- _Problem requirements_
Pictures aside, output each record exactly.

- _Provided data_
★ ★ ★ ★ ★

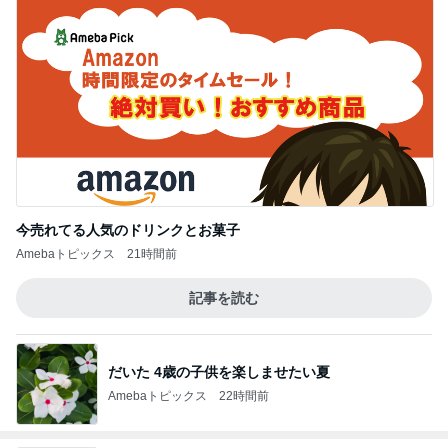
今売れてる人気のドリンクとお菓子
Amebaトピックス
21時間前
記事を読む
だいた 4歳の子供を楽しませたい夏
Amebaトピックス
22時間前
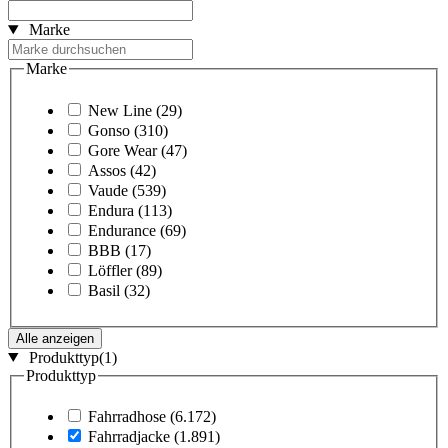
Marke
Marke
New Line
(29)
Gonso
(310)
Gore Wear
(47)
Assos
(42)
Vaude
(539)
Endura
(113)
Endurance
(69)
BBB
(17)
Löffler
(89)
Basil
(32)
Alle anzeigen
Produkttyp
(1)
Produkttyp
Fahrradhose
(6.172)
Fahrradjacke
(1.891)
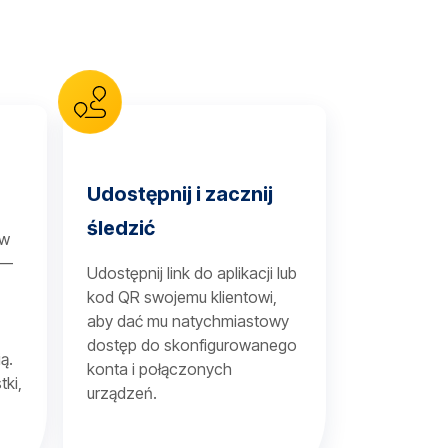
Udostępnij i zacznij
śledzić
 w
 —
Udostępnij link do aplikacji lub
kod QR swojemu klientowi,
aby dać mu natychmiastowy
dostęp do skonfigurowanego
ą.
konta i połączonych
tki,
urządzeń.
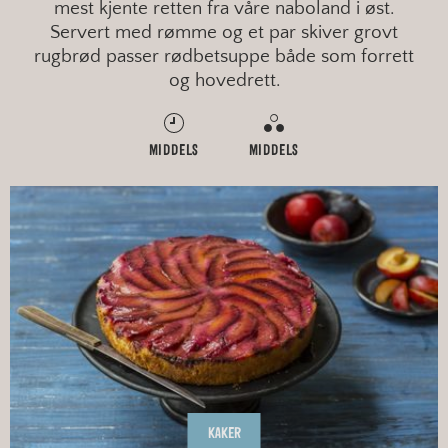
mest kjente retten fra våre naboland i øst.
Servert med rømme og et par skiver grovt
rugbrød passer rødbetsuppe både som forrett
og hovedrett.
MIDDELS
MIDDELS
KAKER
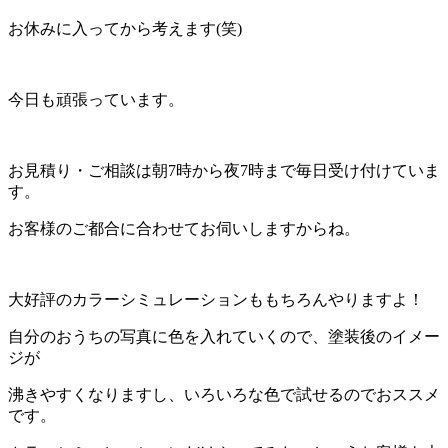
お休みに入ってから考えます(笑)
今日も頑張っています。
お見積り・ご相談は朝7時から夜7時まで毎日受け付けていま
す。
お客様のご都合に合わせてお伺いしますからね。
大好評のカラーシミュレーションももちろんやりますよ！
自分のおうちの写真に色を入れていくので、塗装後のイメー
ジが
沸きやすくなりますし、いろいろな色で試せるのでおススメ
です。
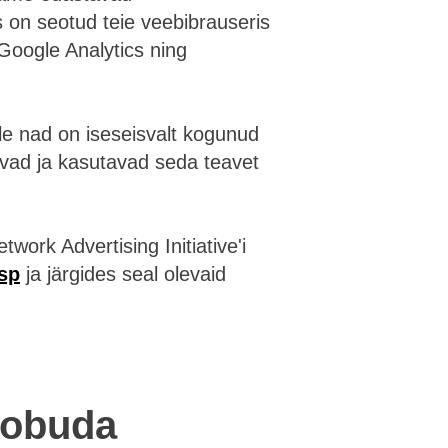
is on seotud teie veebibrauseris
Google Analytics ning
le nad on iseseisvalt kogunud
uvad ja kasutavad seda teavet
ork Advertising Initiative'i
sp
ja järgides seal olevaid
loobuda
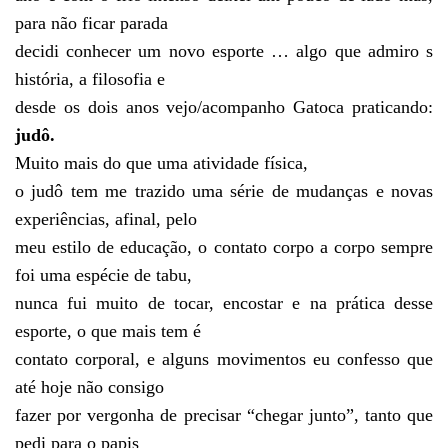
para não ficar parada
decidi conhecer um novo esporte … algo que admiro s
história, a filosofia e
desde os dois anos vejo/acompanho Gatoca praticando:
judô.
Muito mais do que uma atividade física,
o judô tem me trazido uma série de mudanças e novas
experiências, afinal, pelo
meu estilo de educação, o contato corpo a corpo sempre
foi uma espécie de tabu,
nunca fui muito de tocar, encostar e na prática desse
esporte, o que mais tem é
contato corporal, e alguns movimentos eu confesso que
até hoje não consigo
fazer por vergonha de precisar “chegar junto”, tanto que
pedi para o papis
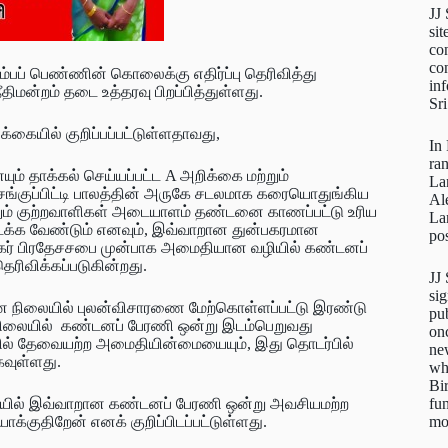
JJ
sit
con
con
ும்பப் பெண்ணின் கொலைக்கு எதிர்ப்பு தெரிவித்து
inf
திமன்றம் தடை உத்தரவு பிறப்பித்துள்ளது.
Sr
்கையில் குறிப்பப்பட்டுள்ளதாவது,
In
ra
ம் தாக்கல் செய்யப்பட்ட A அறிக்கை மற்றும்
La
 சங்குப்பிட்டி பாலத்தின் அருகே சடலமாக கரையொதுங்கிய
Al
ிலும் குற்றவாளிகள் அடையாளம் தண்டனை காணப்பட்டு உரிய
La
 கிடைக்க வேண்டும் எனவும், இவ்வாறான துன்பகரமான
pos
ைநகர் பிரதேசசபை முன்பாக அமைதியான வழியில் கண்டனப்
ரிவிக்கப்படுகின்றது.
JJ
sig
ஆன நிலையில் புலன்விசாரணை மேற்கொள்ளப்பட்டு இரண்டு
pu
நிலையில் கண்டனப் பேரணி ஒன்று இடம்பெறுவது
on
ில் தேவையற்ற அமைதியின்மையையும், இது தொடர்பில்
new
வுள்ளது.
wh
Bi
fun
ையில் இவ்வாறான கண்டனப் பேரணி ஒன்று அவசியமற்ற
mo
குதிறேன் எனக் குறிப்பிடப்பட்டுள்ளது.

★ ★ ★ ★ ★

- _Answer to this exercise_
今売れてる人気のドリンクとお菓子
Amebaトピックス
21時間前
記事を読む
だいた 4歳の子供を楽しませたい夏
Amebaトピックス
22時間前
Marke
Marke
New Line
(29)
Gonso
(310)
Gore Wear
(47)
Assos
(42)
Vaude
(539)
Endura
(113)
Endurance
(69)
BBB
(17)
Löffler
(89)
Basil
(32)
Alle anzeigen
Produkttyp
(1)
Produkttyp
Fahrradhose
(6.172)
Fahrradjacke
(1.891)
Udostępnij i zacznij
śledzić
 w
 —
Udostępnij link do aplikacji lub
kod QR swojemu klientowi,
aby dać mu natychmiastowy
dostęp do skonfigurowanego
ą.
konta i połączonych
tki,
urządzeń.
mest kjente retten fra våre naboland i øst.
Servert med rømme og et par skiver grovt
rugbrød passer rødbetsuppe både som forrett
og hovedrett.
MIDDELS
MIDDELS
KAKER
お休みに入ってから考えます(笑)
今日も頑張っています。
お見積り・ご相談は朝7時から夜7時まで毎日受け付けていま
す。
お客様のご都合に合わせてお伺いしますからね。
大好評のカラーシミュレーションももちろんやりますよ！
自分のおうちの写真に色を入れていくので、塗装後のイメー
ジが
沸きやすくなりますし、いろいろな色で試せるのでおススメ
です。
is on seotud teie veebibrauseris
Google Analytics ning
le nad on iseseisvalt kogunud
uvad ja kasutavad seda teavet
ork Advertising Initiative'i
sp
ja järgides seal olevaid
loobuda
para não ficar parada
decidi conhecer um novo esporte … algo que admiro s
história, a filosofia e
desde os dois anos vejo/acompanho Gatoca praticando:
judô.
Muito mais do que uma atividade física,
o judô tem me trazido uma série de mudanças e novas
experiências, afinal, pelo
meu estilo de educação, o contato corpo a corpo sempre
foi uma espécie de tabu,
nunca fui muito de tocar, encostar e na prática desse
esporte, o que mais tem é
contato corporal, e alguns movimentos eu confesso que
até hoje não consigo
fazer por vergonha de precisar “chegar junto”, tanto que
pedi para o papis
JJ
sit
con
con
ும்பப் பெண்ணின் கொலைக்கு எதிர்ப்பு தெரிவித்து
inf
திமன்றம் தடை உத்தரவு பிறப்பித்துள்ளது.
Sr
்கையில் குறிப்பப்பட்டுள்ளதாவது,
In
ra
ம் தாக்கல் செய்யப்பட்ட A அறிக்கை மற்றும்
La
 சங்குப்பிட்டி பாலத்தின் அருகே சடலமாக கரையொதுங்கிய
Al
ிலும் குற்றவாளிகள் அடையாளம் தண்டனை காணப்பட்டு உரிய
La
 கிடைக்க வேண்டும் எனவும், இவ்வாறான துன்பகரமான
pos
ைநகர் பிரதேசசபை முன்பாக அமைதியான வழியில் கண்டனப்
ரிவிக்கப்படுகின்றது.
JJ
sig
ஆன நிலையில் புலன்விசாரணை மேற்கொள்ளப்பட்டு இரண்டு
pu
நிலையில் கண்டனப் பேரணி ஒன்று இடம்பெறுவது
on
ில் தேவையற்ற அமைதியின்மையையும், இது தொடர்பில்
new
வுள்ளது.
wh
Bi
fun
ையில் இவ்வாறான கண்டனப் பேரணி ஒன்று அவசியமற்ற
mo
குதிறேன் எனக் குறிப்பிடப்பட்டுள்ளது.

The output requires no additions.